Né en 1960, Steve Gallucio, qui ne cache pas son homosexualité, est l’auteur de neuf pièces de théâtre, dont Les Chroniques de Saint-Léonard présentée également chez DUCEPPE en 2014, traduction par Monique Duceppe de The St. Leonard Chronicles créée l’année précédente au Centaur. Le verbe de Galluccio est caustique, son ton aiguisé, son propos juste bien québécisé, ancré dans la réalité contemporaine avec I Phone et tout.

Il ne faut pas oublier non plus la conception musicale de Christian Thomas qui à son piano ajoute clarinette, saxophone, trompette, et même un chœur de femmes, enveloppant cette production livrée chez DUCEPPE comme un heureux selfie de toute la Petite Italie.

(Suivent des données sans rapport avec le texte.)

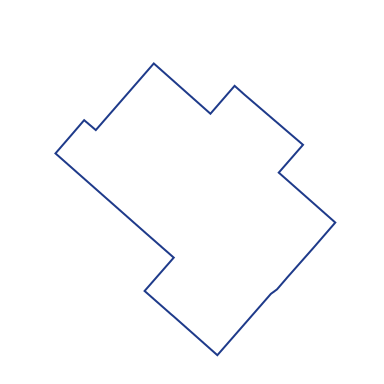 the district of Van Buren, Arkansas, United States of America, rotated 40°
{"feature_id": "52423323B92305544895329", "entity_name": "Van Buren", "entity_type": "district", "adm_level": 2, "iso_a3": "USA", "parent_name": "United States of America", "parent_adm1": "Arkansas", "projection": "robinson", "projection_center": [-92.496, 35.577], "detail": "fine", "context": "isolated", "style": "outline", "palette": "blue", "viewbox_px": 384, "rotation_deg": 40, "n_neighbors": 0, "source": "geoboundaries", "source_scale": "gbopen_adm2", "svg_char_len": 421}
<svg xmlns="http://www.w3.org/2000/svg" viewBox="0 0 384 384"><g transform="rotate(40 192 192)"><path d="M316.3,300.7L317.9,219.3L319.7,212.0L319.9,195.8L320.9,156.7L321.4,123.3L246.0,121.4L246.7,84.5L169.7,83.7L156.4,83.3L155.8,120.2L80.1,118.1L78.5,206.4L63.2,206.3L63.0,224.4L62.6,250.2L182.9,253.2L220.2,254.0L219.3,298.3L253.9,299.1L257.4,299.1L316.3,300.7Z" fill="none" stroke="#1e3a8a" stroke-width="2"/></g></svg>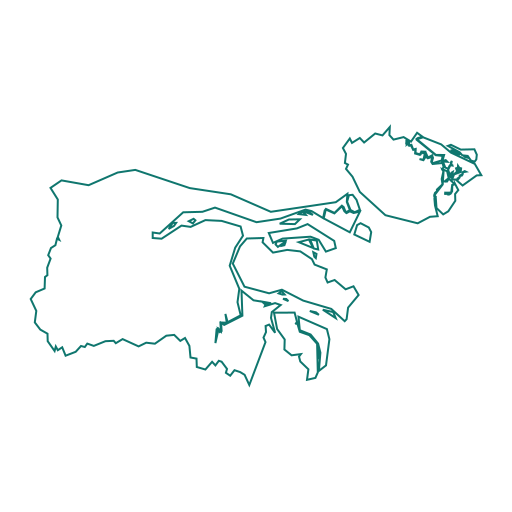 the district of Tana Tidung, Kalimantan Timur, Indonesia
{"feature_id": "22746128B22343651246279", "entity_name": "Tana Tidung", "entity_type": "district", "adm_level": 2, "iso_a3": "IDN", "parent_name": "Indonesia", "parent_adm1": "Kalimantan Timur", "projection": "equal_earth", "projection_center": [117.34, 3.554], "detail": "fine", "context": "isolated", "style": "outline", "palette": "teal", "viewbox_px": 512, "rotation_deg": 0, "n_neighbors": 0, "source": "geoboundaries", "source_scale": "gbopen_adm2", "svg_char_len": 6122}
<svg xmlns="http://www.w3.org/2000/svg" viewBox="0 0 512 512"><path d="M269.1,324.6L275.1,332.8L271.0,317.9L271.8,312.1L280.7,305.0L275.1,303.1L264.8,306.2L265.7,304.2L264.6,303.9L262.2,301.7L253.5,300.3L241.5,290.6L242.4,315.7L224.2,324.9L221.1,322.8L221.6,331.0L219.8,332.1L217.8,329.3L217.9,331.9L215.4,343.1L216.6,329.3L218.0,328.2L220.9,331.3L220.4,322.5L226.8,322.7L225.4,313.9L227.6,322.2L240.7,315.3L237.5,302.2L239.3,288.8L229.7,265.7L235.2,247.7L243.0,235.7L240.6,226.5L221.6,220.9L205.4,220.1L190.6,226.9L181.5,225.6L161.6,238.7L152.7,238.0L152.7,232.5L159.7,233.5L183.2,212.3L202.4,211.8L215.0,207.6L256.5,222.2L280.4,218.6L305.5,209.6L311.6,211.1L323.1,218.1L324.7,210.5L325.9,208.9L334.5,212.9L341.8,205.7L343.6,207.0L345.8,212.3L349.9,210.2L346.8,201.9L347.4,193.8L335.8,202.2L270.8,211.8L230.8,194.3L189.8,188.1L135.3,169.9L117.7,172.5L88.6,185.2L61.5,180.4L50.5,187.9L57.8,199.5L57.5,217.4L61.3,225.5L57.8,236.9L59.2,239.8L57.0,238.7L55.4,245.2L51.0,248.0L48.2,255.2L50.6,258.6L47.2,267.7L47.4,275.2L45.0,277.0L44.6,288.5L35.7,292.3L30.7,299.0L36.3,310.9L34.8,322.4L40.3,329.6L47.5,333.7L47.7,341.2L54.6,351.0L55.8,346.5L57.8,350.2L62.2,347.3L65.6,355.7L75.7,351.8L81.0,346.0L84.8,347.0L87.3,343.6L93.8,345.9L105.4,341.2L113.7,340.8L115.8,343.2L122.6,339.1L138.6,346.4L146.2,342.7L154.9,343.7L166.3,335.7L174.2,334.9L180.3,340.9L185.0,338.0L189.4,345.9L190.5,357.5L196.5,358.6L196.8,367.0L205.4,369.5L212.1,361.8L215.4,365.4L218.8,360.8L221.6,361.7L227.0,368.9L225.9,372.8L230.2,375.7L234.5,370.2L240.2,372.1L244.6,374.8L249.3,385.0L265.5,342.1L263.5,337.6L266.0,332.1L265.6,326.0L269.1,324.6ZM389.4,135.1L389.8,127.0L382.5,135.4L375.2,133.5L364.1,142.5L359.8,138.0L352.0,142.9L349.8,138.5L342.9,148.0L346.0,153.9L344.9,163.0L348.0,164.6L346.0,168.9L352.5,176.7L359.8,191.9L385.4,215.2L417.7,223.3L430.0,216.8L437.7,216.2L435.0,205.5L434.4,198.6L435.4,196.8L434.3,196.6L434.2,195.2L435.0,192.9L437.0,191.1L436.9,189.6L442.5,184.3L441.7,179.0L443.4,171.3L442.1,169.4L443.6,167.1L442.5,163.0L432.6,164.0L431.2,161.8L432.2,156.8L427.8,158.3L425.9,156.7L425.3,153.6L424.9,157.9L423.4,160.2L419.5,159.1L423.5,159.7L425.1,152.3L423.0,153.2L421.3,152.1L420.7,154.4L419.9,154.9L415.1,153.5L415.4,149.1L413.2,149.9L411.5,146.5L411.3,145.1L409.6,145.8L408.9,145.6L409.0,142.8L408.0,144.5L406.8,144.6L406.2,143.7L406.3,142.4L407.4,141.2L405.5,140.4L407.6,140.9L406.9,144.3L409.1,142.3L409.0,145.3L411.4,144.8L413.2,149.5L415.7,148.9L415.5,153.0L419.9,154.4L421.4,151.5L425.3,151.7L428.0,157.6L432.1,155.3L433.0,157.9L431.8,161.9L432.8,163.1L441.8,160.4L442.6,155.9L435.7,155.2L416.7,139.8L416.7,138.8L417.9,138.0L422.6,136.8L417.1,132.8L411.0,141.6L403.6,137.1L393.5,139.6L389.4,135.1ZM263.4,238.0L246.8,238.5L240.0,246.4L232.8,263.6L244.5,286.7L269.1,293.3L281.9,289.7L303.2,300.6L331.3,308.9L344.7,321.2L346.6,319.2L348.1,307.6L358.6,295.0L353.5,286.3L345.6,289.3L334.6,280.0L327.6,282.5L325.4,277.5L326.8,269.4L314.6,264.6L311.9,259.1L300.3,251.4L287.2,249.9L273.0,252.6L262.6,242.3L263.4,238.0ZM307.0,379.8L315.4,377.9L317.8,372.4L317.1,343.8L309.4,335.2L299.8,331.8L297.0,322.3L296.6,323.5L295.4,324.1L297.0,321.9L294.6,312.6L274.0,312.7L277.1,329.0L284.7,339.5L284.4,349.5L291.6,355.3L300.9,354.1L299.0,356.6L300.3,361.5L308.4,369.3L307.0,379.8ZM423.1,137.3L416.9,139.3L435.9,154.9L444.1,155.0L442.4,160.9L445.7,160.1L447.4,161.8L442.9,161.5L445.3,167.6L448.2,168.7L449.4,166.0L450.9,164.2L450.9,162.5L451.8,160.9L451.2,164.6L450.6,164.6L452.4,165.2L452.5,165.6L450.4,165.2L448.1,169.8L450.8,177.8L450.9,174.3L451.5,172.7L452.8,171.9L451.2,178.6L453.0,175.2L457.2,171.4L455.7,167.4L457.5,171.1L458.0,165.8L459.1,167.5L458.4,172.7L461.2,167.5L460.7,172.0L454.1,174.4L452.0,179.6L457.3,179.5L457.6,178.4L459.4,177.4L459.7,175.6L462.3,174.3L462.8,172.1L464.7,171.1L465.9,171.7L463.0,172.2L462.6,174.5L461.7,175.7L460.0,175.7L459.6,177.5L457.7,179.9L456.5,180.2L462.6,185.5L476.7,175.4L481.3,175.2L474.8,163.9L450.9,152.6L441.2,144.4L423.1,137.3ZM334.2,240.9L307.6,224.1L296.9,228.4L268.8,233.0L273.0,242.9L282.6,238.6L310.5,236.7L318.7,239.8L325.9,251.6L335.8,248.1L334.2,240.9ZM326.9,329.1L298.5,316.7L299.8,330.2L310.6,334.5L318.1,343.6L320.4,352.7L318.9,370.9L326.0,365.4L329.4,339.2L326.9,329.1ZM448.7,178.1L447.1,171.2L442.5,169.3L443.6,171.0L442.7,184.5L434.5,195.2L435.7,196.7L436.5,208.0L443.2,214.4L448.3,211.3L455.3,200.8L455.1,194.0L458.3,190.1L454.8,183.4L454.7,184.3L452.3,185.2L452.1,191.3L450.6,193.7L448.9,194.6L447.5,194.4L445.4,193.0L445.0,194.8L445.2,192.7L451.2,192.6L452.2,184.9L454.5,183.9L448.8,178.6L447.1,181.5L445.0,181.6L444.6,181.4L448.7,178.1ZM344.4,211.3L342.0,206.2L334.4,213.4L325.8,209.5L323.7,218.4L349.8,232.3L359.9,211.6L353.6,213.0L349.8,211.3L346.5,213.1L344.4,211.3ZM369.6,241.8L371.2,232.1L368.8,227.5L360.6,223.2L357.1,225.1L354.3,234.5L369.6,241.8ZM460.8,149.6L450.9,144.8L447.9,145.9L459.7,152.3L462.3,155.3L467.7,155.9L471.0,160.6L474.7,161.6L476.3,159.4L476.8,154.7L474.4,149.3L460.8,149.6ZM348.9,195.2L347.1,201.7L350.5,210.0L354.7,212.2L359.9,209.8L356.5,199.8L352.6,194.8L348.9,195.2ZM299.9,219.3L288.9,219.5L279.7,223.7L294.9,224.1L299.9,219.3ZM308.9,239.5L298.8,242.2L313.1,248.0L308.9,239.5ZM310.1,239.5L313.8,248.5L318.2,249.5L316.8,240.6L310.1,239.5ZM333.2,312.1L322.8,309.7L335.7,318.1L333.2,312.1ZM277.9,246.9L285.4,241.6L285.8,240.7L276.8,241.6L275.6,244.5L277.9,246.9ZM176.1,222.9L172.7,222.9L168.7,228.9L174.0,225.9L176.1,222.9ZM192.9,223.4L195.4,220.3L193.6,218.8L188.8,221.2L192.9,223.4ZM303.0,211.8L300.5,212.7L298.8,214.1L305.8,214.9L303.0,211.8ZM316.0,312.3L309.8,311.0L318.9,314.8L316.0,312.3ZM312.9,214.9L308.4,211.3L304.8,211.9L312.9,214.9ZM460.3,154.6L456.7,151.3L450.6,150.2L453.3,152.2L460.3,154.6ZM318.5,359.1L319.7,353.5L318.4,347.4L317.8,350.5L318.5,359.1ZM315.8,258.1L316.5,253.9L313.3,252.2L314.3,256.7L315.8,258.1ZM264.6,303.6L271.1,303.2L262.7,301.7L264.6,303.6ZM284.6,294.5L281.6,291.2L278.7,293.4L282.4,294.6L284.6,294.5ZM280.2,246.2L284.4,245.2L285.0,243.6L280.2,246.2ZM468.4,157.9L466.7,155.9L463.4,155.6L464.9,156.9L468.4,157.9ZM288.4,301.1L286.3,299.0L283.0,298.8L288.4,301.1Z" fill="none" stroke="#0f766e" stroke-width="2"/></svg>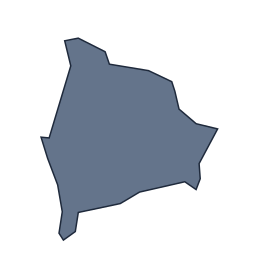 outline of Kavajë, Tiranë, Albania, rotated 349°
{"feature_id": "67620474B5524789266710", "entity_name": "Kavajë", "entity_type": "district", "adm_level": 2, "iso_a3": "ALB", "parent_name": "Albania", "parent_adm1": "Tiranë", "projection": "natural_earth1", "projection_center": [19.564, 41.139], "detail": "fine", "context": "isolated", "style": "filled", "palette": "slate", "viewbox_px": 256, "rotation_deg": 349, "n_neighbors": 0, "source": "geoboundaries", "source_scale": "gbopen_adm2", "svg_char_len": 475}
<svg xmlns="http://www.w3.org/2000/svg" viewBox="0 0 256 256"><g transform="rotate(349 128 128)"><path d="M120.1,48.8L96.3,30.3L82.5,30.3L83.7,56.1L48.7,122.7L40.9,120.4L43.3,142.4L48.1,170.4L47.5,197.7L40.2,218.1L43.2,225.7L56.5,219.6L63.1,201.4L106.0,200.7L127.1,193.1L173.5,191.6L183.1,201.4L189.2,191.6L191.0,176.5L215.8,146.0L195.7,136.8L181.7,119.2L181.0,100.9L179.8,90.9L159.1,75.6L121.9,61.8L120.1,48.8Z" fill="#64748b" stroke="#1e293b" stroke-width="1.5"/></g></svg>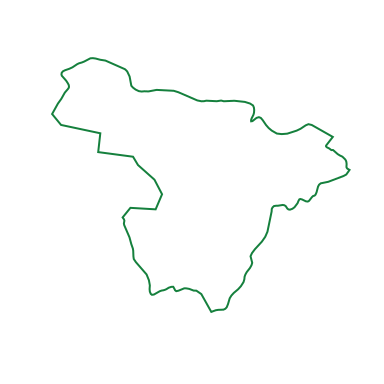 the border of Pichincha, rotated 10°
{"feature_id": "ECU-1287", "entity_name": "Pichincha", "entity_type": "Province", "adm_level": 1, "iso_a3": "ECU", "parent_name": "Ecuador", "parent_adm1": "", "projection": "natural_earth1", "projection_center": [-78.482, -0.183], "detail": "fine", "context": "isolated", "style": "outline", "palette": "green", "viewbox_px": 384, "rotation_deg": 10, "n_neighbors": 0, "source": "natural_earth", "source_scale": "10m", "svg_char_len": 2599}
<svg xmlns="http://www.w3.org/2000/svg" viewBox="0 0 384 384"><g transform="rotate(10 192 192)"><path d="M343.3,142.9L340.9,148.0L338.5,149.9L324.4,158.3L317.3,161.1L315.9,162.7L315.2,164.8L314.7,170.7L314.1,173.2L313.3,174.3L312.0,174.9L311.0,176.2L308.8,180.4L307.7,181.3L305.8,181.4L301.6,180.2L299.8,180.1L299.0,180.6L298.4,182.3L297.9,184.7L295.6,189.2L293.8,191.1L291.5,192.4L290.0,192.4L288.8,191.8L286.7,189.6L285.2,189.0L283.6,189.0L279.0,190.6L277.3,190.9L275.2,191.6L274.0,193.2L273.5,194.9L273.8,197.4L273.2,218.0L271.9,223.4L269.4,228.8L263.9,237.4L261.7,241.7L260.8,245.1L263.6,251.3L263.3,253.8L262.3,256.7L259.8,261.4L258.9,264.0L258.5,266.3L258.7,268.8L258.4,271.7L256.5,276.3L254.3,279.8L250.7,284.1L248.8,287.1L247.6,290.1L246.9,296.3L246.2,299.5L245.1,301.2L243.4,302.4L238.3,303.5L236.0,304.3L231.8,306.7L218.9,290.9L213.4,288.4L210.8,288.8L206.1,287.9L203.1,287.9L201.1,288.2L195.9,291.5L193.7,292.4L192.4,291.7L191.4,290.3L190.0,288.6L188.1,289.0L185.7,290.3L183.6,292.2L182.2,293.1L180.8,293.8L179.3,294.3L177.5,295.3L172.3,299.6L170.4,300.2L169.1,299.5L167.8,297.5L167.1,295.0L166.7,291.3L164.9,286.4L161.6,281.1L148.9,270.8L146.3,268.1L145.5,265.6L144.3,260.0L143.6,258.0L141.3,253.9L138.3,247.5L131.0,236.4L130.4,234.9L130.4,232.0L129.8,230.8L128.1,229.1L134.1,218.3L159.2,215.4L162.9,199.4L152.9,186.4L134.1,174.8L127.8,167.5L92.7,169.0L91.5,150.1L51.4,148.7L40.7,139.5L44.6,128.2L47.1,123.0L49.5,116.2L52.0,112.0L52.6,110.6L52.5,109.3L51.9,107.8L50.5,106.1L48.7,104.2L43.6,100.1L43.0,98.8L43.0,97.2L44.0,95.5L45.9,94.1L49.7,92.0L52.6,90.0L56.8,86.0L58.5,84.8L61.0,83.6L63.1,82.3L68.7,78.0L71.1,77.4L74.0,77.3L78.6,77.7L83.9,77.6L104.6,82.7L106.3,83.8L107.3,84.6L110.5,89.1L113.8,97.9L115.7,99.4L118.6,100.9L122.1,101.9L125.0,101.8L127.5,101.1L131.7,100.5L139.4,97.6L156.4,95.5L161.2,96.1L181.3,100.9L185.5,101.0L188.0,100.5L190.2,99.6L200.6,98.3L204.8,96.9L207.6,97.1L217.9,94.8L228.4,94.1L233.8,94.8L237.1,96.2L238.3,98.1L239.0,100.4L239.3,103.1L239.1,105.3L237.9,109.3L237.7,111.0L238.0,112.1L239.2,111.7L242.7,107.8L244.9,106.7L246.9,107.1L249.1,108.9L253.3,113.2L256.4,115.7L259.9,117.7L265.4,119.7L270.3,119.4L275.7,118.0L284.4,113.4L287.9,110.9L292.4,106.6L294.9,105.0L298.3,105.2L321.1,113.3L316.1,122.8L316.0,123.1L316.0,123.5L316.1,123.8L316.5,124.2L317.2,124.6L319.6,125.3L321.7,126.4L322.1,126.5L322.3,126.5L323.3,126.2L323.7,126.2L328.9,129.4L331.7,130.5L332.6,130.7L333.4,130.9L334.3,131.3L337.2,133.3L338.1,134.3L338.8,135.6L339.4,137.6L339.7,140.1L339.8,140.6L340.0,141.1L340.9,142.0L343.3,142.9Z" fill="none" stroke="#15803d" stroke-width="2"/></g></svg>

Poursuivant sa mission populaire de toujours, la compagnie convie ses habitués aux Causeries DUCEPPE le 2 novembre, de 17h00 à 17h45, à l’Espace culturel Georges-Émile-Lapalme de la Place des Arts. Événement gratuit et ouvert à tous, l’occasion sera bonne pour venir discuter avec les comédiens Michel Dumont, Roger La Rue et François-Xavier Dufour, la metteure en scène Monique Duceppe, et l’auteur de l’heure, Steve Galluccio.